1943 : Lettre de l'école repliée à Béziers.


Une lettre de l’École des Andelys repliée à Béziers.
Lors du conseil municipal de la ville des Andelys du 23 octobre 1943,
Monsieur le maire donne communication d’une lettre de M. Sarrazin, directeur de l’Établissement d’éducation des Andelys, replié à Béziers, lui adressant l'ordre du jour suivant :
“ En prenant aujourd’hui la direction effective de l’Établissement d’éducation des Andelys, je salue la mémoire des anciens élèves morts pour la Patrie ; j’adresse un souvenir ému aux professeurs et aux cadres d’autrefois, dont l’enseignement exemplaire et le zèle désintéressé ont su créer d’abord, puis maintenir et propager, l’esprit de corps dont les enfants de troupe sont si fiers ; je songe aussi, non sans mélancolie, à la ville martyre des Andelys marraine de l’École qui, malgré ses récents malheurs, n’oublie pas la turbulente mais enthousiaste jeunesse qui animait ses rues et qui, je le sais par les rapports d’amis fidèles, attend avec impatience son retour ; je m’incline enfin devant le drapeau de l’École, symbole glorieux de tous les sacrifices consentis par les successive générations d’élèves, âme vivante et collective de ce que  la France possède de meilleur.
Et voici venu le moment ou, sans l’avoir recherché m’échoit le redoutable honneur de poursuivre l’oeuvre de mes prédécesseurs et dans des circonstances exceptionnelles, ou les difficultés accumulées nécessitent une vigilance de tous les instants.
Au plus fort de la tempête qui secoue le navire et menace de le briser contre les écueils, j’ai reçu la mission de lui servir de pilote et de le conduire à bon port. Cette mission, je suis décidé à la remplir.

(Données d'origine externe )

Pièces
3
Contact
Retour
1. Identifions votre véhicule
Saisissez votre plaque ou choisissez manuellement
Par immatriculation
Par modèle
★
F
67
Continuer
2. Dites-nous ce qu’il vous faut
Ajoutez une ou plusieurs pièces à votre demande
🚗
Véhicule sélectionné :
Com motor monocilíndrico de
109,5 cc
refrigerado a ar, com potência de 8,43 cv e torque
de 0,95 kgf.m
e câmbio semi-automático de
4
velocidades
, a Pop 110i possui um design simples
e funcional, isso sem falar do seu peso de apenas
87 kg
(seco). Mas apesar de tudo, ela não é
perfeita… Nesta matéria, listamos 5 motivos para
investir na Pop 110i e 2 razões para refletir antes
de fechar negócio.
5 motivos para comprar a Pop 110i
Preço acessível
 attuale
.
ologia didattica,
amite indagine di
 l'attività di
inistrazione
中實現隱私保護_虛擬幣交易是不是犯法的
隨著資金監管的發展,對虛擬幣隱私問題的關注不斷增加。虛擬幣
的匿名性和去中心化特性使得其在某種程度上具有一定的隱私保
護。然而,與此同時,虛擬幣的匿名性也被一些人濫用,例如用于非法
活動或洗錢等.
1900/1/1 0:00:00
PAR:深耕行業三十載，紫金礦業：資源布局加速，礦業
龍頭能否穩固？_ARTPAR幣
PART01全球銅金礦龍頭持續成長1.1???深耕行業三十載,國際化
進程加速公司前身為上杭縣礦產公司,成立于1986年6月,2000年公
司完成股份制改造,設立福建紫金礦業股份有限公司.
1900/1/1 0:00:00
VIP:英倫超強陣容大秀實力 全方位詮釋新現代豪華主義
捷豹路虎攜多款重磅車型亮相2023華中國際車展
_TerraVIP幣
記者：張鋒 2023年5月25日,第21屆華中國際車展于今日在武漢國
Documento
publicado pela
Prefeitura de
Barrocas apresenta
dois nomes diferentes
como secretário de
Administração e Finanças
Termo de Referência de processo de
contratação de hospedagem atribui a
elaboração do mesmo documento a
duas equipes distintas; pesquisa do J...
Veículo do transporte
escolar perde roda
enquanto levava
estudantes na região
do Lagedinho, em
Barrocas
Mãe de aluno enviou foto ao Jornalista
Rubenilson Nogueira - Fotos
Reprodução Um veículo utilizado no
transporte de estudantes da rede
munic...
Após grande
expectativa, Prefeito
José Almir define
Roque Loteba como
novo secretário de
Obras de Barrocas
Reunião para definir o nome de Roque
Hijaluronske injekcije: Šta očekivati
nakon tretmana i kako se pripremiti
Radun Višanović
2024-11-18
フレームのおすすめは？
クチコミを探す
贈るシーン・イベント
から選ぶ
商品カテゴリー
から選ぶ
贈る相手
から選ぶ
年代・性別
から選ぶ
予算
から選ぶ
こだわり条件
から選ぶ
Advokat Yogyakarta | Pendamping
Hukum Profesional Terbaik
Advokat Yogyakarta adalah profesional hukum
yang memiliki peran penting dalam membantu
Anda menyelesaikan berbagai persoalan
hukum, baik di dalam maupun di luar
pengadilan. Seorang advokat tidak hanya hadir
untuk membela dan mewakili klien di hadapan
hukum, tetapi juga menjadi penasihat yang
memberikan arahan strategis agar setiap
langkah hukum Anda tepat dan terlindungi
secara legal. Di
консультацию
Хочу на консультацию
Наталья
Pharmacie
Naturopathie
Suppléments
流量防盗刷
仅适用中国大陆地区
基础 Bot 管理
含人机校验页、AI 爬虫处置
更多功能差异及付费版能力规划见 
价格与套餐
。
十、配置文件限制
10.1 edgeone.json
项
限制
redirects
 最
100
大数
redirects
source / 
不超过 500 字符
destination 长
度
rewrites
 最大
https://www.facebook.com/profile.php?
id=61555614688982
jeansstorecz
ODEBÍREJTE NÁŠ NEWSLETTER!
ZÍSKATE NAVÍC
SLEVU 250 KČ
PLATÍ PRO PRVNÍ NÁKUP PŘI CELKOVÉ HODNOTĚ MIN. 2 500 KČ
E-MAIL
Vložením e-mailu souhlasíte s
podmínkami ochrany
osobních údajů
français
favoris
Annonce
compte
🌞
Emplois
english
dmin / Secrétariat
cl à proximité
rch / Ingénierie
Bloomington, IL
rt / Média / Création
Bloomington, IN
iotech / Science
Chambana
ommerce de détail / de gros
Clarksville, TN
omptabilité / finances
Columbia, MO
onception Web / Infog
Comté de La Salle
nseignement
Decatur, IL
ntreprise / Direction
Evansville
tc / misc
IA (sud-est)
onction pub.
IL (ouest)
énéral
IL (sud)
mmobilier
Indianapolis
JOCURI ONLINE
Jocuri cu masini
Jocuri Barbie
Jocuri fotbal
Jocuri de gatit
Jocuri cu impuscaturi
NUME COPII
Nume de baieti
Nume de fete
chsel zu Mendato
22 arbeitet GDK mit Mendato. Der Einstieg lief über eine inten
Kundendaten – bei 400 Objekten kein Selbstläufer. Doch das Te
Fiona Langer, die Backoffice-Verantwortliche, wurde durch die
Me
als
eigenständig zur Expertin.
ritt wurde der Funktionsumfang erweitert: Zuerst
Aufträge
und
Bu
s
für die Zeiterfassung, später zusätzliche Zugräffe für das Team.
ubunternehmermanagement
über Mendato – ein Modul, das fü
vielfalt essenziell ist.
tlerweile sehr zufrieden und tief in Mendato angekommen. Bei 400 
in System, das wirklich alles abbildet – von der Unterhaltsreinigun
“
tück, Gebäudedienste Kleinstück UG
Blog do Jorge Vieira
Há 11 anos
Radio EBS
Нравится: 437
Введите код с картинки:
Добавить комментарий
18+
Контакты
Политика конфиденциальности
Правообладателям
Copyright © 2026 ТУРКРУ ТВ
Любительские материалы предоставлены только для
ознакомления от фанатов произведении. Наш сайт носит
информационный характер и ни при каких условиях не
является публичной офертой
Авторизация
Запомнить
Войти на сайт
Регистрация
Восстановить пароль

Mais je me sentirais impuissant, si je ne pouvais espérer trouver parmi mes collaborateurs, à quel degré de la hiérarchie qu’ils appartiennent, le dévouement absolu qui, seul dans une période critique, vient à bout des obstacles.
Je compte également sur le cœur généreux des élèves, sur leur compréhension des événements qui bouleversent le monde, pour rendre plus aisée une tâche dont dépend le sort de l’École, pour se préparer, dès maintenant, grâce à leur travail intelligent et à leur esprit de discipline, au rôle de restaurateurs de la France meurtrie et à lui rendre le rang auquel elle a droit parmi les grandes nations.
Donc, tous à l’ouvrage, tous derrière moi dans un sentiment d’union et de concorde et l’École vivra.”
Signé: A.Sarrazin
Directeur
Le Conseil donne acte à Monsieur le maire de cette communication.
Et après en avoir délibéré, décide à l’unanimité de demander à M. le Préfet de bien vouloir être son interprète auprès de MM les sous-secrétaires d’État à l’Éducation nationale et à la Guerre en vue d’obtenir le retour rapide en notre ville de l’Établissement d’éducation des Andelys replié à Béziers et de l’ouvrir aux enfants de notre malheureuse population civile si durement éprouvée par la guerre ; faisant ainsi cesser la situation paradoxale d’une sous-préfecture constituant un centre d’attraction important privé de tout moyen d’instruction (mot supprimé) ou primaire supérieure. Les moyens de communications précaires de notre époque rendent cet état de choses plus génant que par le passé, obligeant à envoyer les enfants dans de grands centres urbains où ils sont exposés aux risques de la guerre et entraînant pour les parents des frais auxquels ils ne sont pas toujours en mesure de faire face.